Town grows impatient with auditing firm

May 6, 2009 12:32 PM

With more capital budget discrepancies coming to light, Southampton Town Supervisor Linda Kabot has asked the town’s auditing firm to recalculate the town’s annual general fund balances from 2005 to 2007—and may take legal action to get them to do so.

According to Ms. Kabot, Albrecht, Viggiano and Zureck, the town’s external auditing firm, has not yet responded to her request, submitted in writing a month ago, to restate the fund balances at the conclusion of each year of the three-year period, and to provide an opinion on the situation.

AVZ has been the town’s external auditors since 2004 at a cost of $250,000 per year.

The need to restate the fund balances, Ms. Kabot said, stems from failures by the office of the town’s former comptroller, Charlene Kagel, to move money from the general fund to the capital fund in 2004, 2005 and 2006—cash that the Town Board authorized to be transferred but in fact never was.

Because Ms. Kagel did not inform Ms. Kabot of the incomplete transfers until last March, after AVZ closed out the 2007 books, the fund balances were overstated, producing a ripple effect in subsequent town budgets. The year-end fund balance for 2007 was overstated by millions.

In its 2007 Comprehensive Annual Financial Report, AVZ reported the town’s general fund balance to be $16.6 million. Relying on AVZ’s figures, the town added close to $8 million of spending—about half of what was believed to be a budget surplus—in the budget for 2009.

- **PROVIDED DATA**
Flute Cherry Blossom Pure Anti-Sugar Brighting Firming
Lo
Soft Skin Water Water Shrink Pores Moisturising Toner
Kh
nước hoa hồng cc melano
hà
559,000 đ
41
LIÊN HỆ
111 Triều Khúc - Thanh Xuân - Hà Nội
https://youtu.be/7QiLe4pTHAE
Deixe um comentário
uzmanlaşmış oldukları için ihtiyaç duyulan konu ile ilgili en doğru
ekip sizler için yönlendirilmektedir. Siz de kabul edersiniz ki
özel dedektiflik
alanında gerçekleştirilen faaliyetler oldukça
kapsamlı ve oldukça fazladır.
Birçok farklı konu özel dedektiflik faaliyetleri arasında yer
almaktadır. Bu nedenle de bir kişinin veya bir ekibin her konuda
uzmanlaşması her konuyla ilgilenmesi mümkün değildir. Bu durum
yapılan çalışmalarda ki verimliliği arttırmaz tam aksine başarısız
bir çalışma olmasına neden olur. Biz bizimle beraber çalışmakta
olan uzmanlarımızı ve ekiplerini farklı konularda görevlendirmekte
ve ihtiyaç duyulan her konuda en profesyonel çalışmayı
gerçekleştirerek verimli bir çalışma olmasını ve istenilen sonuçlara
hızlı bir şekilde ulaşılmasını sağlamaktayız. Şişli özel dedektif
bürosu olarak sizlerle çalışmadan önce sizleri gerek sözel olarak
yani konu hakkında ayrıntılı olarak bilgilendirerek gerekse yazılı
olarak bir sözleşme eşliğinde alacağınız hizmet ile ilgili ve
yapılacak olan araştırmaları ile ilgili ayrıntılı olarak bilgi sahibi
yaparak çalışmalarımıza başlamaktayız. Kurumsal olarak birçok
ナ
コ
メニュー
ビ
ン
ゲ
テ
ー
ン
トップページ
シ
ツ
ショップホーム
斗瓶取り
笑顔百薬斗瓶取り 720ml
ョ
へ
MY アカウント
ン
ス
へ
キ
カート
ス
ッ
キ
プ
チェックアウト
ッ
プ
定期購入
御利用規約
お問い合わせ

- **WORK ORDER**
Reproduce the part of the Southampton auditing article from "Because Ms. Kagel" up to and including "budget for 2009.", with no changes. The records have no connection to the article about Southampton's auditing firm.

- **EXERCISE OUTPUT**
Because Ms. Kagel did not inform Ms. Kabot of the incomplete transfers until last March, after AVZ closed out the 2007 books, the fund balances were overstated, producing a ripple effect in subsequent town budgets. The year-end fund balance for 2007 was overstated by millions.

In its 2007 Comprehensive Annual Financial Report, AVZ reported the town’s general fund balance to be $16.6 million. Relying on AVZ’s figures, the town added close to $8 million of spending—about half of what was believed to be a budget surplus—in the budget for 2009.